A Copa do Mundo revela mais sobre nós do que estamos dispostos a admitir

Por Carlos Rydlewski

Os fatos relacionados à preparação do Brasil para a Copa têm sido interpretados à luz de dois termos— “eles” e “nós”. “Eles” são os violões de sempre. Leia-se o establishment político, culpado pelos desmandos, altos preços, atrasos e outras trapalhadas relacionadas ao evento. “Nós”, por outro lado, somos os outros, os inocentes, a um tempo vítimas e espectadores dessas barbaridades. A distinção entre esses dois campos pode ser reconfortante, principalmente para “nós”, mas não é real. Os entraves em torno da Copa do Mundo revelem mais sobre a sociedade brasileira como um todo do que estamos dispostos a admitir.

Vamos por partes.

A Copa de 2014 será a mais cara da história. A conta pode atingir R$ 8 bilhões. Em comparação com as duas últimas edições do evento, o valor da versão brasileira supera em três vezes os gastos realizados em 2006, na Alemanha, e em quatro vezes a conta de 2010, na África do Sul. Agora, convenhamos, qual a novidade dessa gastança? Em geral, as grandes obras executadas no país estão entre as mais dispendiosas do planeta. E se essa prática revela a ganância de grupos político-econômicos, também reflete a leniência e a omissão com que a sociedade se acostumou a lidar com esse tipo de problema.

Em frente.

As obras da Copa de 2014 estão entre as mais atrasadas da história da competição. Na verdade, há dúvidas se o alongamento dos prazos no Brasil supera o registrado entre sul-africanos. Mas disputamos essa liderança às avessas, cabeça a cabeça. Então, cabe a pergunta: onde, ou em que áreas, os prazos são cumpridos no país? Quem entrega o prometido na hora combinada? Para responder a essa pergunta, pense tanto nos prestadores de serviços públicos, mas também nos privados.

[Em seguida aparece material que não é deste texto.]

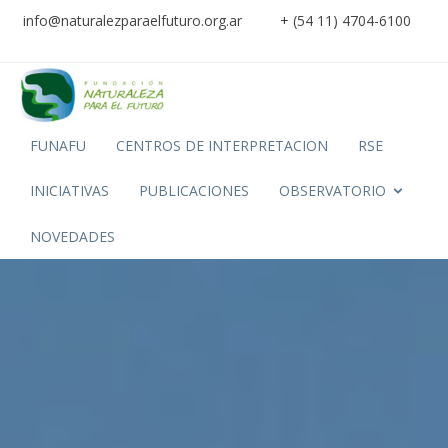
info@naturalezparaelfuturo.org.ar
+ (54 11) 4704-6100
FUNAFU
CENTROS DE INTERPRETACION
RSE
INICIATIVAS
PUBLICACIONES
OBSERVATORIO
NOVEDADES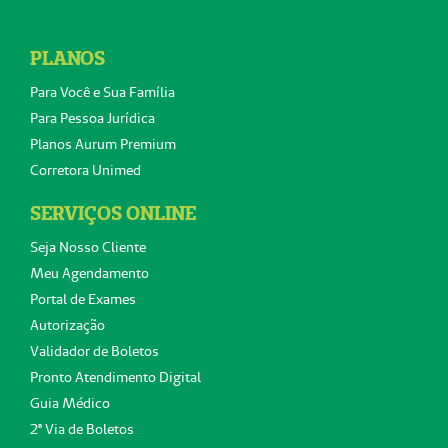
PLANOS
Para Você e Sua Família
Para Pessoa Jurídica
Planos Aurum Premium
Corretora Unimed
SERVIÇOS ONLINE
Seja Nosso Cliente
Meu Agendamento
Portal de Exames
Autorização
Validador de Boletos
Pronto Atendimento Digital
Guia Médico
2ª Via de Boletos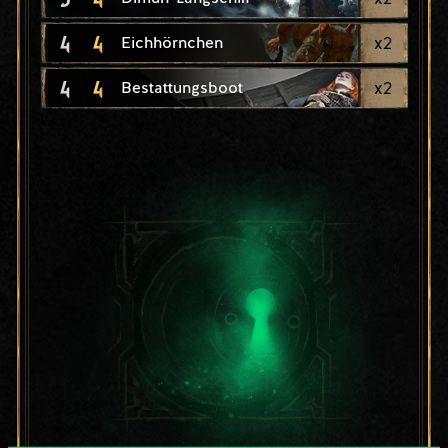
4
4
x
2
Eichhörnchen
4
4
x
2
Bestattungsboot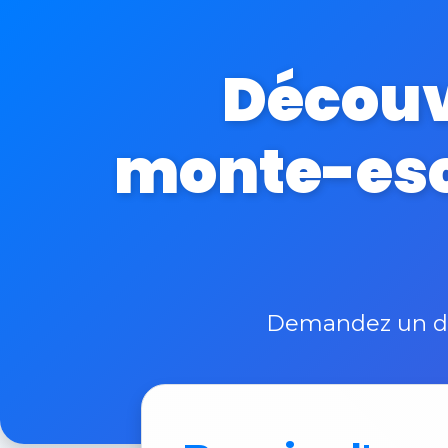
Découvr
monte-esca
Demandez un dev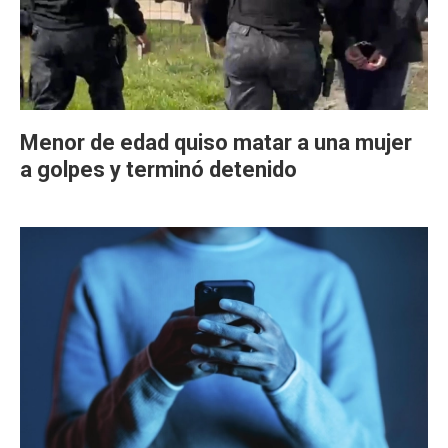
Menor de edad quiso matar a una mujer
a golpes y terminó detenido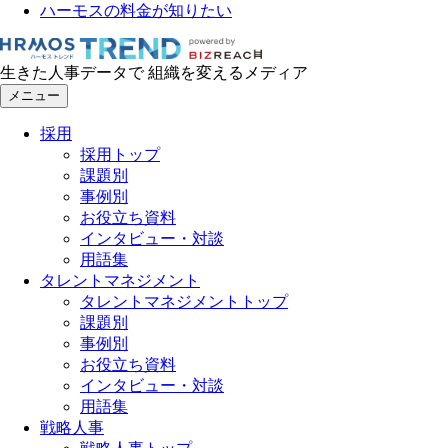
ハーモスの料金が知りたい
生きた人事データで 組織を変えるメディア
メニュー
採用
採用トップ
課題別
事例別
お役立ち資料
インタビュー・対談
用語集
タレントマネジメント
タレントマネジメントトップ
課題別
事例別
お役立ち資料
インタビュー・対談
用語集
戦略人事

Ainda em relação a prazos, mais um ponto: qual a real habilidade de todos os setores da sociedade brasileira em lidar com projetos de longo prazo? Quais projetos desse tipo estão sendo tocados com eficácia nos últimos anos? No passado eles existiram. Tome-se como exemplo a construção do parque aeronáutico no interior paulista, polarizado pela Embraer, e os avanços sistemáticos na agricultura, conduzidos pela Embrapa. E hoje? A agravante é que a erva daninha da ineficiência tem tudo para se reproduzir adiante. As mesmas críticas feitas à organização da Copa — em essência, os gastos e o descumprimento de prazos — já estão replicando em relação aos Jogos Olímpicos no Rio, em 2016.

Mais um passo.

O processo de preparação da Copa de 2014 (o que inclui a Copa das Confederações, de 2013) quebrou em definitivo o mito segundo o qual o brasileiro é gentil, cordial. Vivemos em uma sociedade violenta. Aliás, somos violentos em proporção (intensidade e número) surpreendente. Tal constatação é válida mesmo que consideremos que as ações agressivas registradas nos protestos de rua estejam sendo conduzidas por uma minoria entre os manifestantes.

De novo: qual a novidade? Convivemos com o crime e com a revolta por ele despertada, em meio assaltos, linchamentos públicos, bandidos amarrados a postes, além de cidadãos sob tensão e medo permanentes. Na capital paulista, a violência já contaminou o evento chamado Virada Cultural a ponto de torná-lo praticamente inviável.

Há mais.

No campo das grandes chagas nacionais, vimos surgir no início deste mês uma campanha de prevenção contra a prostituição infantil durante a Copa. Trata-se de uma iniciativa louvável. A preocupação está baseada no fato de que alguns jogos serão realizados em estados que ostentam os piores índices de ocorrência de crimes desse tipo (Bahia, Pernambuco, Ceará e Rio Grande do Norte). Aqui, a pergunta que cabe é a seguinte: e depois da Copa? Quais serão os desdobramentos da campanha?

Depois da Copa, a resposta é a mais simples de todas: os problemas continuam. Como sabemos, eles têm pouco ou nada a ver com o evento. Estão incrustados “neles” e em “nós”, em uma sociedade cujos dilemas (somente alguns deles) estão sendo expostos de forma mais aguda nos últimos anos. Observe-se que a indignação pura e simples também não serve a ninguém. Deveríamos, porém, aproveitar melhor esse momento em que um baita holofote foi lançado sobre todas essas mazelas. Não basta a revolta ou o choque emocional com os fatos. A parte mais importante do Brasil é a que tem de ser construída depois do campeonato de futebol. Os estádios já são coisa do passado.